(Data to process Opens)
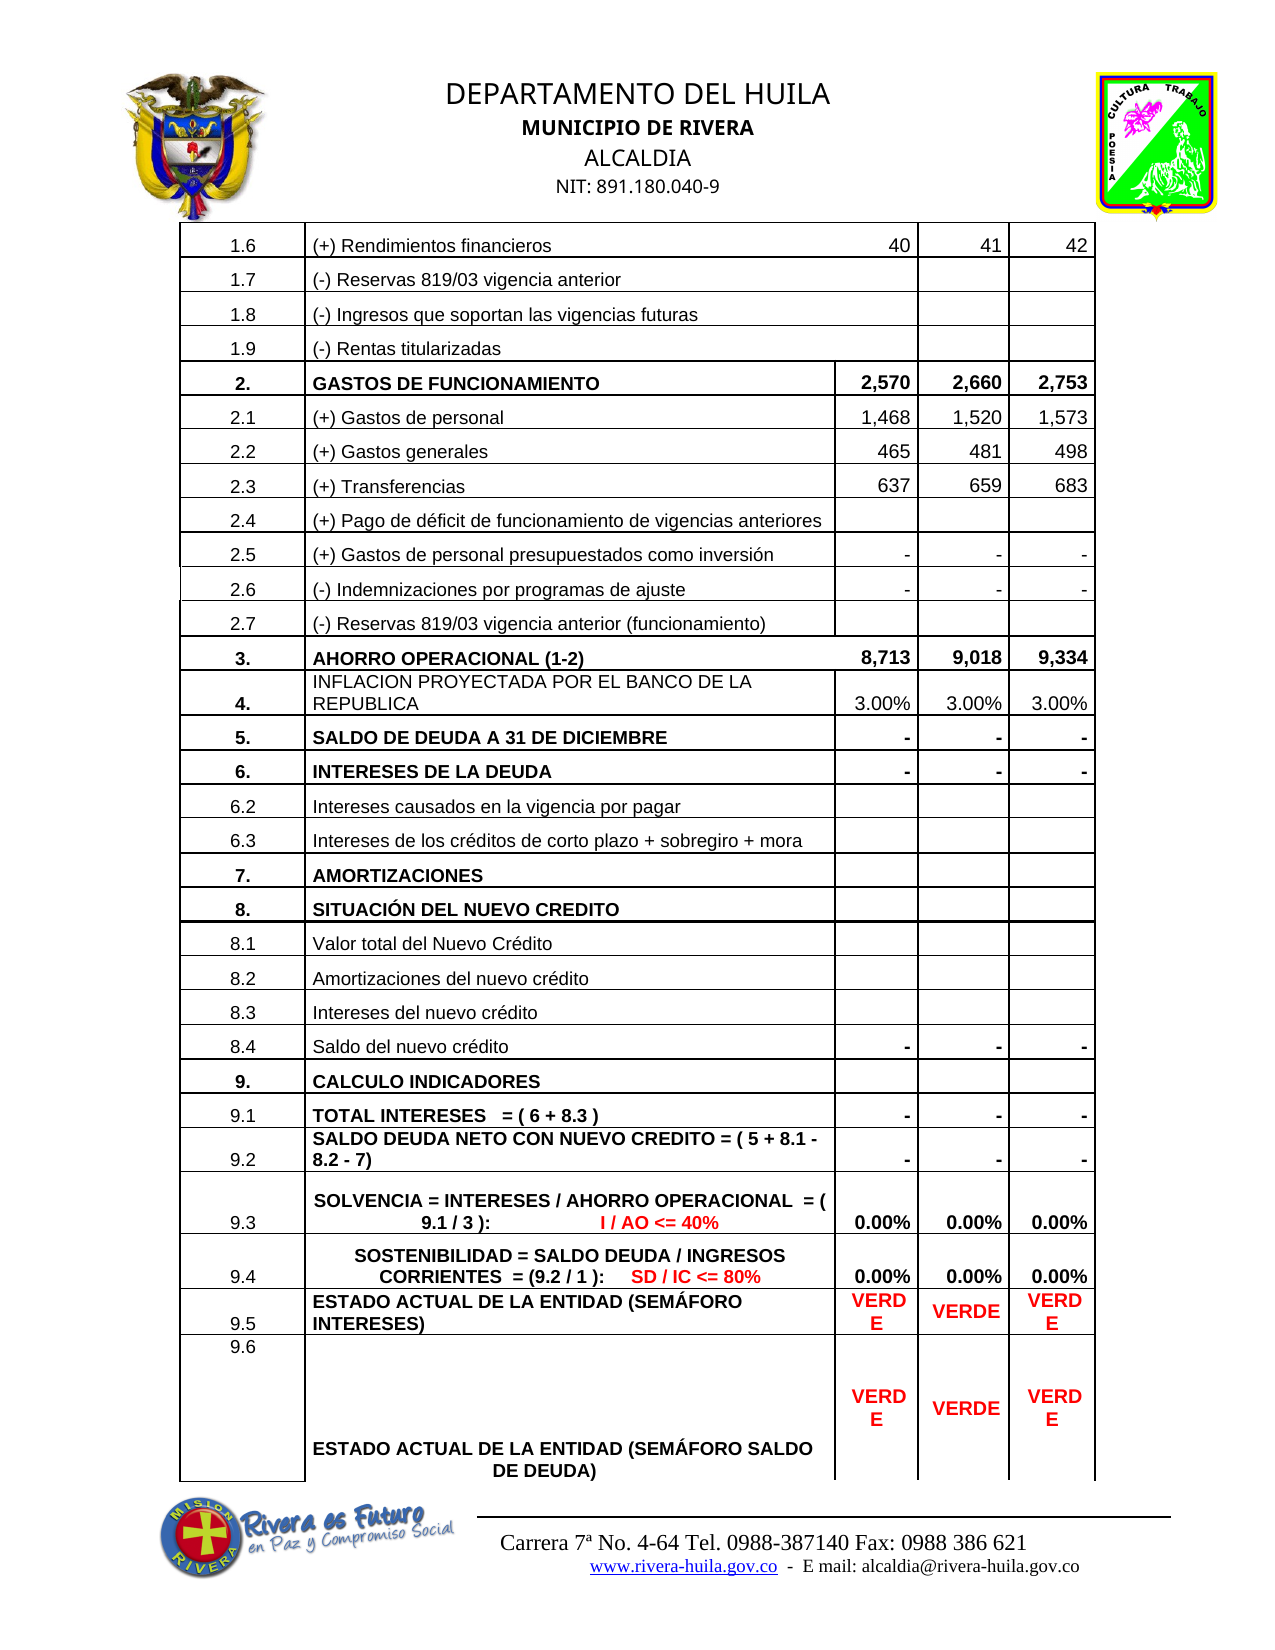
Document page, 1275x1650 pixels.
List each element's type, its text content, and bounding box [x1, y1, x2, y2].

table_cell [835, 326, 917, 359]
table_cell [919, 1060, 1008, 1092]
table_cell 8,713 [835, 637, 917, 669]
table_cell [1010, 990, 1094, 1023]
table_cell [919, 990, 1008, 1023]
table_cell (+) Transferencias [306, 464, 834, 497]
table_cell 637 [836, 464, 917, 497]
table_cell 0.00% [836, 1234, 917, 1288]
table_cell [1010, 326, 1094, 359]
table_cell [919, 258, 1008, 291]
table_cell - [836, 1094, 917, 1127]
table_cell [836, 854, 917, 886]
table_cell SALDO DE DEUDA A 31 DE DICIEMBRE [306, 716, 834, 748]
table_cell - [1010, 1094, 1094, 1127]
table_cell 0.00% [919, 1172, 1008, 1233]
table_cell [919, 854, 1008, 886]
table_cell 2. [181, 362, 304, 394]
table_cell 8.4 [181, 1025, 304, 1058]
table_cell - [919, 533, 1008, 566]
table_cell 2.5 [181, 533, 304, 566]
table_cell [835, 258, 917, 291]
table_cell [1010, 888, 1094, 920]
table_cell (-) Reservas 819/03 vigencia anterior (funcionamiento) [306, 601, 834, 634]
table_cell ESTADO ACTUAL DE LA ENTIDAD (SEMÁFORO INTERESES) [306, 1289, 834, 1334]
table_cell AHORRO OPERACIONAL (1-2) [306, 637, 835, 669]
table_cell [1010, 854, 1094, 886]
table_cell - [919, 751, 1008, 783]
table_cell - [1010, 567, 1094, 600]
table_cell VERDE [836, 1289, 917, 1334]
table_cell - [919, 716, 1008, 748]
table_cell INTERESES DE LA DEUDA [306, 751, 834, 783]
table_cell CALCULO INDICADORES [306, 1060, 834, 1092]
table_cell - [919, 567, 1008, 600]
table_cell 1.9 [181, 326, 304, 359]
table_cell 2,753 [1010, 362, 1094, 394]
table_cell - [836, 533, 917, 566]
table_cell 6. [181, 751, 304, 783]
table_cell TOTAL INTERESES = ( 6 + 8.3 ) [306, 1094, 834, 1127]
table_cell 6.3 [181, 818, 304, 852]
table_cell Amortizaciones del nuevo crédito [306, 956, 834, 989]
table_cell [1010, 258, 1094, 291]
table_cell [919, 326, 1008, 359]
table_cell Saldo del nuevo crédito [306, 1025, 834, 1058]
table_cell AMORTIZACIONES [306, 854, 834, 886]
table_cell VERDE [835, 1335, 918, 1481]
table_cell [836, 956, 917, 989]
table_cell [1010, 292, 1094, 325]
table_cell (+) Rendimientos financieros [306, 223, 835, 256]
table_cell (-) Reservas 819/03 vigencia anterior [306, 258, 835, 291]
table_cell 9,334 [1010, 637, 1094, 669]
table_cell [836, 923, 917, 955]
table_cell Intereses del nuevo crédito [306, 990, 834, 1023]
table_cell 1,468 [836, 396, 917, 428]
table_cell [919, 498, 1008, 531]
table_cell [1010, 1060, 1094, 1092]
table_cell [919, 888, 1008, 920]
table_cell 1.8 [181, 292, 304, 325]
table_cell [919, 785, 1008, 817]
table_cell - [919, 1025, 1008, 1058]
table_cell 40 [835, 223, 917, 256]
table_cell SOLVENCIA = INTERESES / AHORRO OPERACIONAL = ( 9.1 / 3 ): I / AO <= 40% [306, 1172, 834, 1233]
table_cell [1010, 818, 1094, 852]
table_cell [1010, 498, 1094, 531]
table_cell 9.6 [181, 1335, 304, 1481]
table_cell [919, 818, 1008, 852]
table_cell [835, 292, 917, 325]
table_cell INFLACION PROYECTADA POR EL BANCO DE LA REPUBLICA [306, 671, 834, 714]
table_cell 3.00% [1010, 671, 1094, 714]
table_cell 9.1 [181, 1094, 304, 1127]
picture [120, 72, 271, 222]
table_cell 481 [919, 429, 1008, 463]
table_cell 9.5 [181, 1289, 304, 1334]
table_cell GASTOS DE FUNCIONAMIENTO [306, 362, 834, 394]
table_cell (-) Rentas titularizadas [306, 326, 835, 359]
table_cell 2.2 [181, 429, 304, 463]
table_cell [919, 601, 1008, 634]
table_cell 2.3 [181, 464, 304, 497]
table_cell VERDE [1010, 1289, 1094, 1334]
picture [1095, 72, 1218, 222]
table_cell 465 [836, 429, 917, 463]
table_cell 41 [919, 223, 1008, 256]
table_cell - [836, 1128, 917, 1171]
table_cell VERDE [919, 1289, 1008, 1334]
table_cell - [1010, 751, 1094, 783]
table_cell [1010, 601, 1094, 634]
table_cell 1,520 [919, 396, 1008, 428]
table_cell 2,570 [836, 362, 917, 394]
picture [139, 1479, 474, 1593]
table_cell VERDE [918, 1335, 1009, 1481]
table_cell 1.6 [181, 223, 304, 256]
table_cell [836, 818, 917, 852]
table_cell 3.00% [919, 671, 1008, 714]
table_cell VERDE [1009, 1335, 1094, 1481]
table_cell 4. [181, 671, 304, 714]
table_cell 8.2 [181, 956, 304, 989]
table_cell [919, 923, 1008, 955]
table_cell 8.1 [181, 923, 304, 955]
table_cell SITUACIÓN DEL NUEVO CREDITO [306, 888, 834, 920]
table_cell 9,018 [919, 637, 1008, 669]
table_cell 5. [181, 716, 304, 748]
table_cell 3. [181, 637, 304, 669]
table_cell [836, 498, 917, 531]
table_cell 659 [919, 464, 1008, 497]
table_cell (-) Indemnizaciones por programas de ajuste [306, 567, 834, 600]
table_cell Valor total del Nuevo Crédito [306, 923, 834, 955]
table_cell 0.00% [919, 1234, 1008, 1288]
table_cell - [836, 716, 917, 748]
table_cell [836, 888, 917, 920]
table_cell 2.4 [181, 498, 304, 531]
table_cell SOSTENIBILIDAD = SALDO DEUDA / INGRESOS CORRIENTES = (9.2 / 1 ): SD / IC <= 80% [306, 1234, 834, 1288]
table_cell - [836, 1025, 917, 1058]
table_cell 498 [1010, 429, 1094, 463]
table_cell [1010, 785, 1094, 817]
table_cell [919, 292, 1008, 325]
table_cell - [1010, 716, 1094, 748]
table_cell 1.7 [181, 258, 304, 291]
table_cell 0.00% [1010, 1172, 1094, 1233]
table_cell 683 [1010, 464, 1094, 497]
table_cell [1010, 923, 1094, 955]
table_cell - [1010, 1128, 1094, 1171]
table_cell Intereses causados en la vigencia por pagar [306, 785, 834, 817]
table_cell 8. [181, 888, 304, 920]
table_cell [919, 956, 1008, 989]
table_cell 2,660 [919, 362, 1008, 394]
table_cell 9.3 [181, 1172, 304, 1233]
table_cell 2.1 [181, 396, 304, 428]
table_cell [1010, 956, 1094, 989]
table_cell 1,573 [1010, 396, 1094, 428]
table_cell [836, 1060, 917, 1092]
table_cell - [1010, 1025, 1094, 1058]
table_cell 8.3 [181, 990, 304, 1023]
table_cell - [919, 1128, 1008, 1171]
table_cell (+) Gastos de personal [306, 396, 834, 428]
table_cell - [1010, 533, 1094, 566]
table_cell 0.00% [1010, 1234, 1094, 1288]
table_cell (+) Pago de déficit de funcionamiento de vigencias anteriores [306, 498, 834, 531]
table_cell (+) Gastos de personal presupuestados como inversión [306, 533, 834, 566]
table_cell 3.00% [836, 671, 917, 714]
table_cell SALDO DEUDA NETO CON NUEVO CREDITO = ( 5 + 8.1 - 8.2 - 7) [306, 1128, 834, 1171]
table_cell 2.6 [181, 567, 304, 600]
table_cell [836, 785, 917, 817]
table_cell 42 [1010, 223, 1094, 256]
table_cell - [836, 751, 917, 783]
table_cell (-) Ingresos que soportan las vigencias futuras [306, 292, 835, 325]
table_cell [836, 601, 917, 634]
table_cell 7. [181, 854, 304, 886]
table_cell (+) Gastos generales [306, 429, 834, 463]
table_cell Intereses de los créditos de corto plazo + sobregiro + mora [306, 818, 834, 852]
table_cell [836, 990, 917, 1023]
table_cell 9.4 [181, 1234, 304, 1288]
table_cell 9. [181, 1060, 304, 1092]
table_cell 2.7 [181, 601, 304, 634]
table_cell 0.00% [836, 1172, 917, 1233]
table_cell 9.2 [181, 1128, 304, 1171]
table_cell 6.2 [181, 785, 304, 817]
table_cell ESTADO ACTUAL DE LA ENTIDAD (SEMÁFORO SALDO DE DEUDA) [306, 1335, 835, 1481]
table_cell - [836, 567, 917, 600]
table_cell - [919, 1094, 1008, 1127]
(Data to process Closes)
Throughout the data above, report every line that contains the string "VERDE".

→ Reply to the task:
table_cell VERDE [836, 1289, 917, 1334]
table_cell VERDE [835, 1335, 918, 1481]
table_cell VERDE [1010, 1289, 1094, 1334]
table_cell VERDE [919, 1289, 1008, 1334]
table_cell VERDE [918, 1335, 1009, 1481]
table_cell VERDE [1009, 1335, 1094, 1481]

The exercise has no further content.